**Data provided:**
○ ○ ○

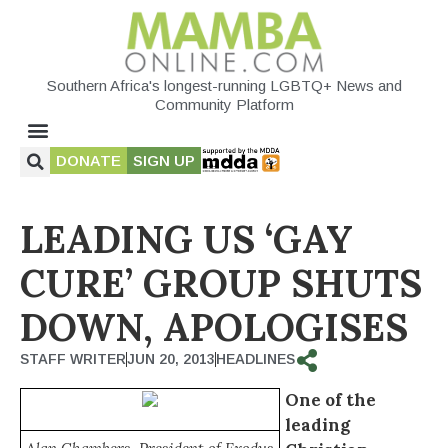
Southern Africa's longest-running LGBTQ+ News and
Community Platform
DONATE
SIGN UP
LEADING US ‘GAY
CURE’ GROUP SHUTS
DOWN, APOLOGISES
STAFF WRITER
JUN 20, 2013
HEADLINES
One of the
leading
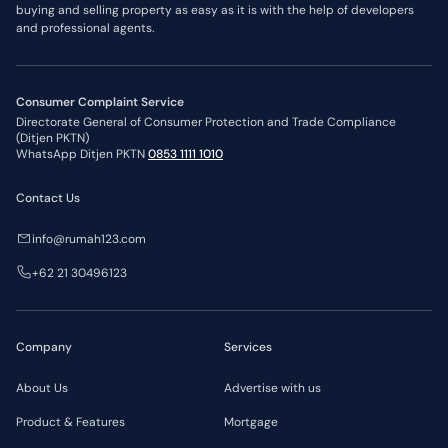
buying and selling property as easy as it is with the help of developers
and professional agents.
Consumer Complaint Service
Directorate General of Consumer Protection and Trade Compliance
(Ditjen PKTN)
WhatsApp Ditjen PKTN
0853 1111 1010
Contact Us
info@rumah123.com
+62 21 30496123
Company
Services
About Us
Advertise with us
Product & Features
Mortgage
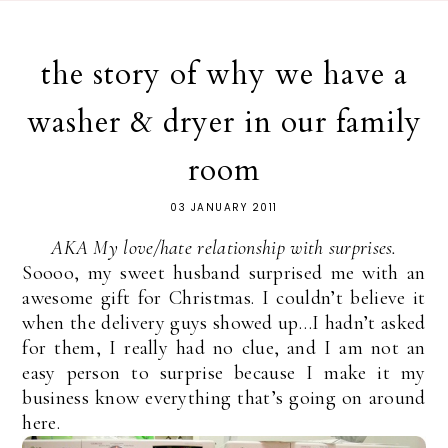
the story of why we have a
washer & dryer in our family
room
03 JANUARY 2011
AKA My love/hate relationship with surprises.
Soooo, my sweet husband surprised me with an
awesome gift for Christmas. I couldn’t believe it
when the delivery guys showed up…I hadn’t asked
for them, I really had no clue, and I am not an
easy person to surprise because I make it my
business know everything that’s going on around
here.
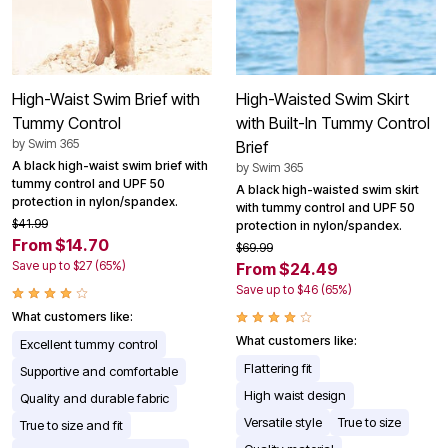
High-Waist Swim Brief with
High-Waisted Swim Skirt
Tummy Control
with Built-In Tummy Control
by
Swim 365
Brief
A black high-waist swim brief with
by
Swim 365
tummy control and UPF 50
A black high-waisted swim skirt
protection in nylon/spandex.
with tummy control and UPF 50
$41.99
protection in nylon/spandex.
From $14.70
$69.99
Save up to $27 (65%)
From $24.49
Save up to $46 (65%)
What customers like:
What customers like:
Excellent tummy control
Flattering fit
Supportive and comfortable
High waist design
Quality and durable fabric
Versatile style
True to size
True to size and fit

○ ○ ○

Reproduce the text from each of the four items above line for line, keeping every word and symbol unchanged. Leave the pictures out of your answer.

Southern Africa's longest-running LGBTQ+ News and
Community Platform
DONATE
SIGN UP
LEADING US ‘GAY
CURE’ GROUP SHUTS
DOWN, APOLOGISES
STAFF WRITER
JUN 20, 2013
HEADLINES
One of the
leading
buying and selling property as easy as it is with the help of developers
and professional agents.
Consumer Complaint Service
Directorate General of Consumer Protection and Trade Compliance
(Ditjen PKTN)
WhatsApp Ditjen PKTN
0853 1111 1010
Contact Us
info@rumah123.com
+62 21 30496123
Company
Services
About Us
Advertise with us
Product & Features
Mortgage
the story of why we have a
washer & dryer in our family
room
03 JANUARY 2011
AKA My love/hate relationship with surprises.
Soooo, my sweet husband surprised me with an
awesome gift for Christmas. I couldn’t believe it
when the delivery guys showed up…I hadn’t asked
for them, I really had no clue, and I am not an
easy person to surprise because I make it my
business know everything that’s going on around
here.
High-Waist Swim Brief with
High-Waisted Swim Skirt
Tummy Control
with Built-In Tummy Control
by
Swim 365
Brief
A black high-waist swim brief with
by
Swim 365
tummy control and UPF 50
A black high-waisted swim skirt
protection in nylon/spandex.
with tummy control and UPF 50
$41.99
protection in nylon/spandex.
From $14.70
$69.99
Save up to $27 (65%)
From $24.49
Save up to $46 (65%)
What customers like:
What customers like:
Excellent tummy control
Flattering fit
Supportive and comfortable
High waist design
Quality and durable fabric
Versatile style
True to size
True to size and fit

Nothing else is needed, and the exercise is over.